SENTRY at 20: So many bugs!

The SENTRY Antimicrobial Surveillance Program was begun at the University of Iowa in 1997, moving a few years later to JMI Laboratories (also in Iowa!). Since inception, it’s been an industry-funded platform that performs central laboratory testing of clinical isolates of bacteria and fungi from centers around the world. The isolate submission process has been consistent over time, involving submission of organisms from consecutive episodes of infection at specified body sites (more information here and in the many publications that have come from SENTRY). 

So SENTRY has been operating for >20 years, and there are hundreds of thousands of isolates characterized.

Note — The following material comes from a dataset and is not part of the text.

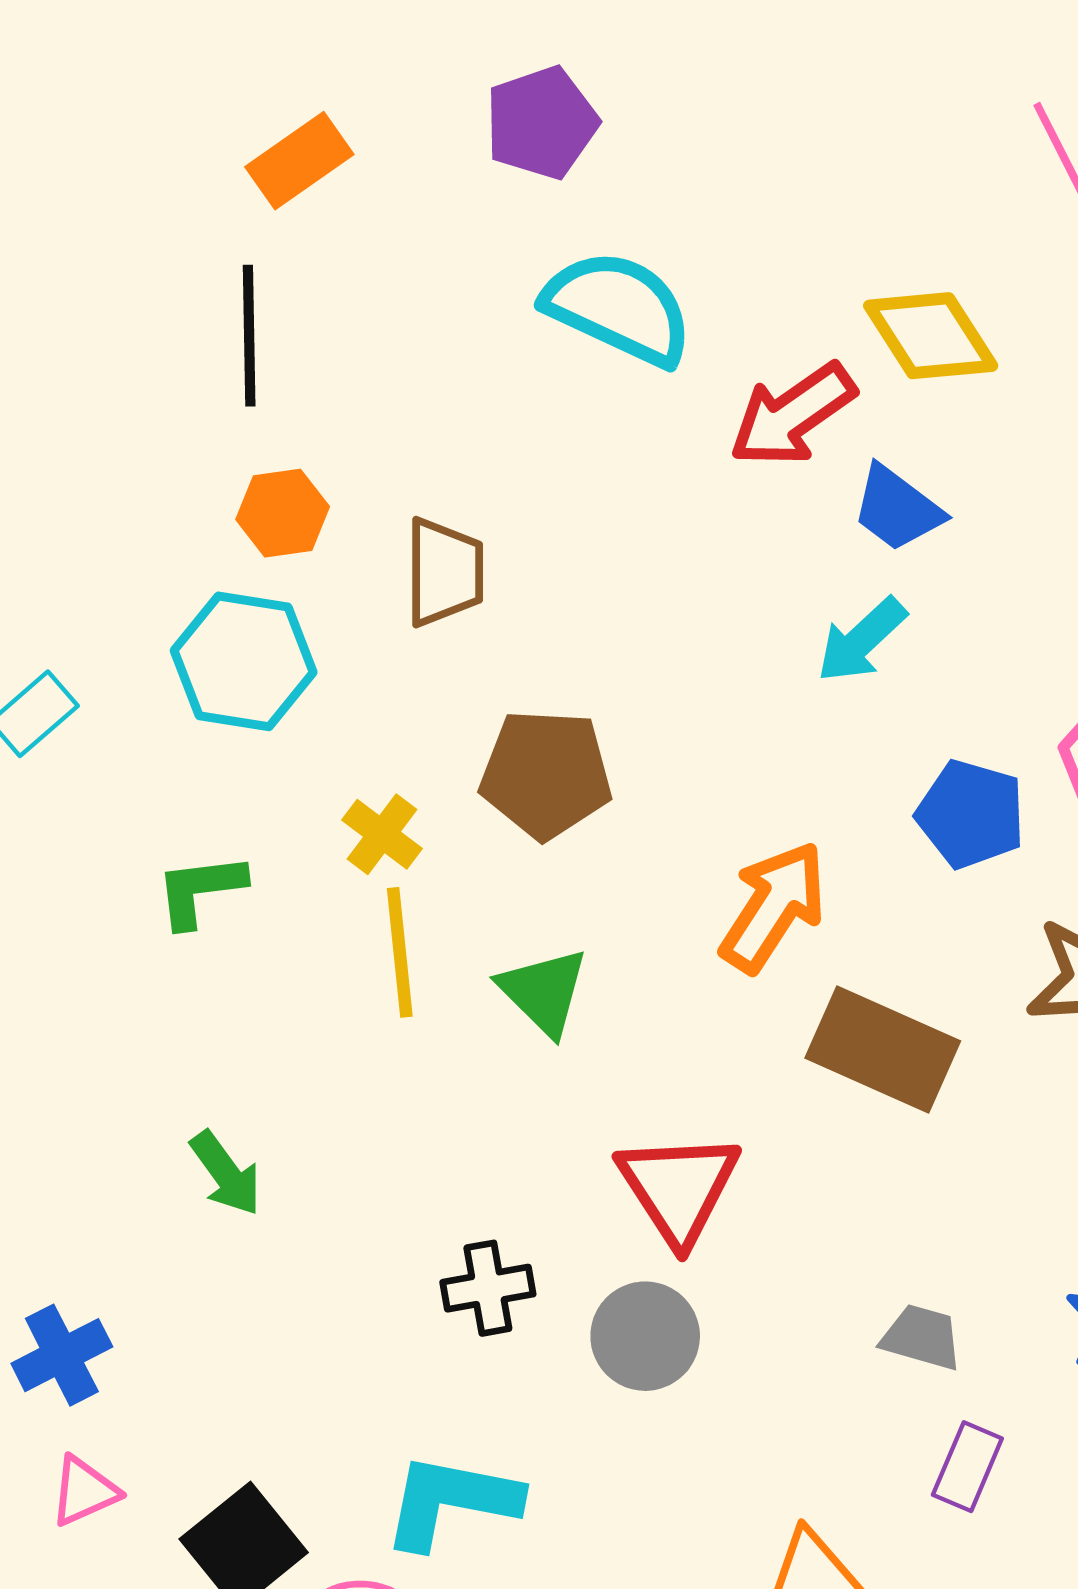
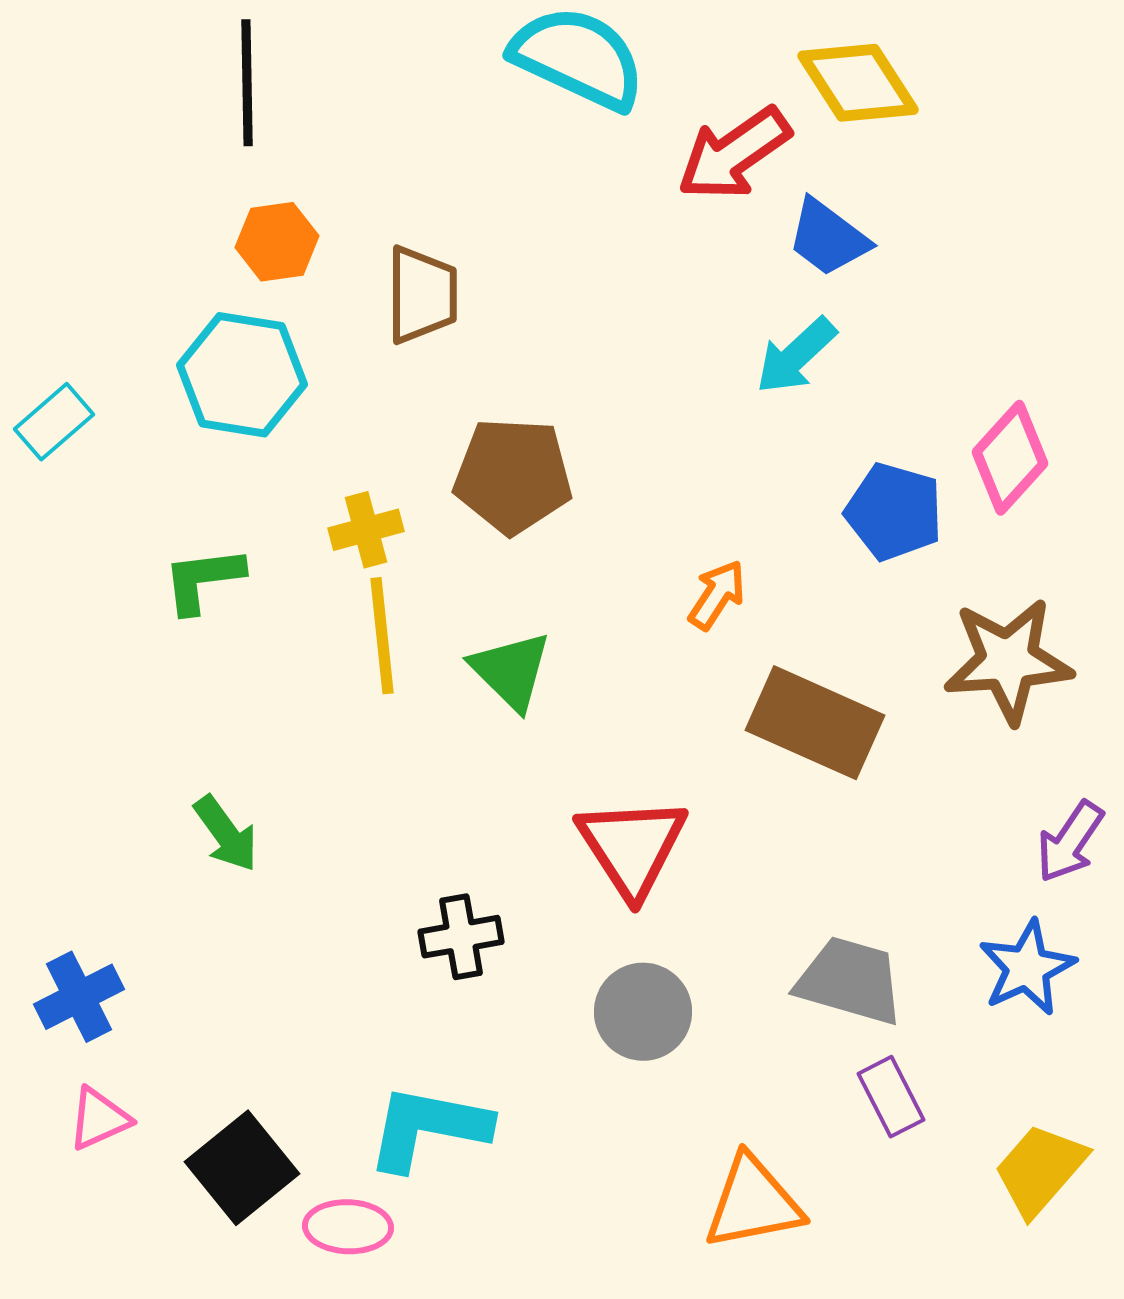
yellow cross: (382, 834) -> (366, 530), turned 38
orange arrow: (773, 907) -> (717, 595), size x0.6
gray circle: (645, 1336) -> (643, 1012), moved
gray trapezoid: (922, 1337) -> (850, 981), size x1.5
purple rectangle: (967, 1467) -> (891, 1097), turned -50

The major trends are reported in an OFID supplement and in recent publications in JAC and AAC. The supplement articles and the AAC report on trends in 20 years of bloodstream infection (BSI) isolates are open access—take a look if interested! 

I’ll focus briefly just on the AAC report (which I first-authored, so that’s shameless self-promotion right there)—two major points, each of which confirms on a large scale what regional surveillance programs have reported:

  • S. aureus and E. coli dominate the BSI landscape—together account for >40% of all episodes reported to SENTRY. Continued focus on prevention, detection and treatment of these two bad actors is critical, and IMO should include vaccine approaches, despite the disappointments to date.
  • There’s an interesting divergence in proportion of BSI caused by important resistance phenotypes among Gram-positives (MRSA, VRE, DRE, etc.) versus Gram-negatives (ESBL, CRE) over the second decade of surveillance (2005-2016). The Gram-positive resistance phenotypes are stable-to-declining, whereas Gram-negative phenotypes steadily increase (as proportion of BSI episodes) over the entire surveillance period.
The decline in MRSA as a proportion of all SA BSI is particularly striking, occurring as it does at the same time worldwide (and at all body sites, both healthcare- and community-onset, as more detail in the OFID report of all SENTRY S. aureus confirms). As Eli and I discussed in this JAMA editorial almost 10 years ago*, this is not easily explained by hospital-based infection control interventions. The waxing and waning of epidemic clones of MRSA is more likely to be informative. There is so much we still don’t understand about an organism (S. aureus) that lives in relative harmony with 20-30% of the human population when it isn’t causing horrendous, difficult-to-treat infections.

Finally, the scope and number of isolates collected by SENTRY and similar programs represent an underutilized public health resource. Regulatory requirements for drug development and approval mandate surveillance for AMR. Better partnerships between public health authorities and the industry sponsors of such surveillance programs could enhance surveillance and response, particularly in the genomic era when ready access to large isolate collections can be so powerful. Some of this is already happening, but more could be done.

*still behind a paywall after 10 years?  What gives?